To enact this revision, all binaries must be reversed or dissolved. Gender first, of course: Harrell and the ebullient Perle Palombe, masters of the House, play Big Mama and Big Daddy, respectively. As Maggie gets going, they run the show from a thin strip upstage, dispensing occasional comments and instructions that soon digress into a continuous flow of spirited interpolations and flirty catcalling. Big Daddy intones the titular epithet with monomaniacal fervor, devolving into high-pitched meowing and onanistic scatting: Maggie the Cat, the wonderful, wonderful cat. Who is she? A foil, a concept, an object of desire, a symbol of endurance? Big Mama skirts the question and puts Maggie in her place: Maggie’s serving dinner / Maggie’s serving brunch / Hit it bitch. She has to work. Naturally, housework happens on the catwalk—bodies are set in repetitive, routinized motion along a prescribed circuit, attired in household textiles drawn from an assembly station downstage that offers a continuous pageant of evermore ingenious costumes. Cushions become coronal upholstery or soft, goofy appendages; towels and sheets serve as post-shower headdresses or Grecian togas; shiny pom-poms jazz up expressive hand motions, and slinky nylons and taut straps up the ante on coquettish advances. When high fashion and everyday stuff collide, other spurious distinctions, too, start to break down: between form and function, costume and prop, labor and leisure. Reclaiming the object world of domestic servitude toward other uses, “the help” might also reclaim agency, visibility, and play—or so this workers’ detournement, at its most formulaic, would suggest.

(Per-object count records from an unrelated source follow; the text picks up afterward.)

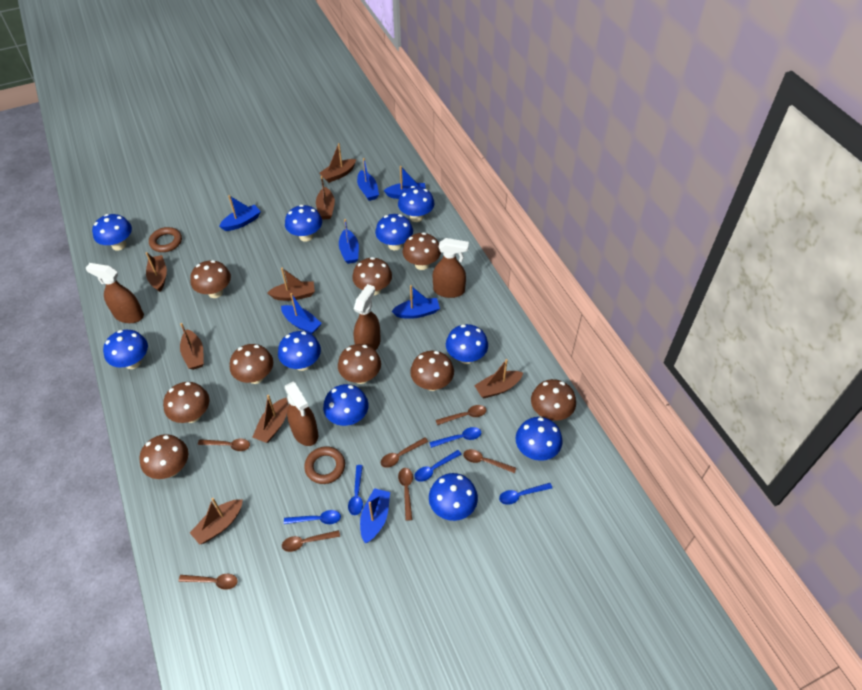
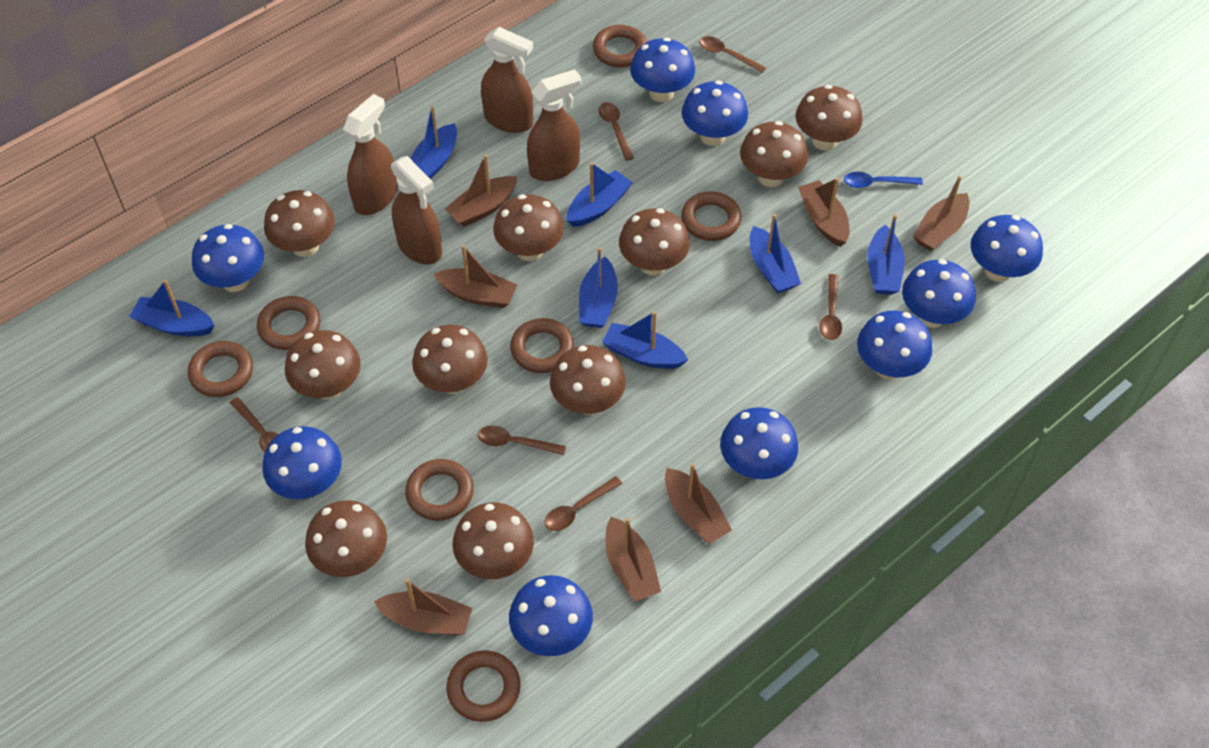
blue mushroom: 10 -> 9
blue spoon: 5 -> 1
brown boat: 8 -> 7
brown mushroom: 9 -> 10
brown ring: 2 -> 7
brown spoon: 7 -> 6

If Köln ultimately recalls that distanced collectivity we have come to know in recent years, Maggie produces a sociality of unalienated embodiment, visualizing the passage across boundaries through the spatial metaphor of the stage. One scene illustrates this transcendence best: After fleeting forays across the dividing line, Big Daddy places a tray at the threshold between the two stage areas and all ritualistically parade through it, symbolically flattening the hierarchies of power and difference that kept them apart. It’s so simple on the dance floor, especially when hypnotic electro starts thumping, and the stage becomes a club. Harrell’s reanimation of Cat on a Hot Tin Roof turned the play inside out, calling up all its dirt and ambivalence and symptomatic repressions and letting it all unfurl, only to summon those who usually clean up the mess to a dance party in its wake. So of course, Maggie in New York was more festive than Köln in Paris—Palombe, who sat in the first row at the Théâtre de la cité, remarked to me after the show that performing in New York is always a little like coming home for Harrell. The choreographer, now director of the Schauspielhaus Zürich, has made a career of working black boxes and proscenium stages alike for maximum effect; in New York, the audience was ready to dance along. No surprise here, though. The theater is his House, after all.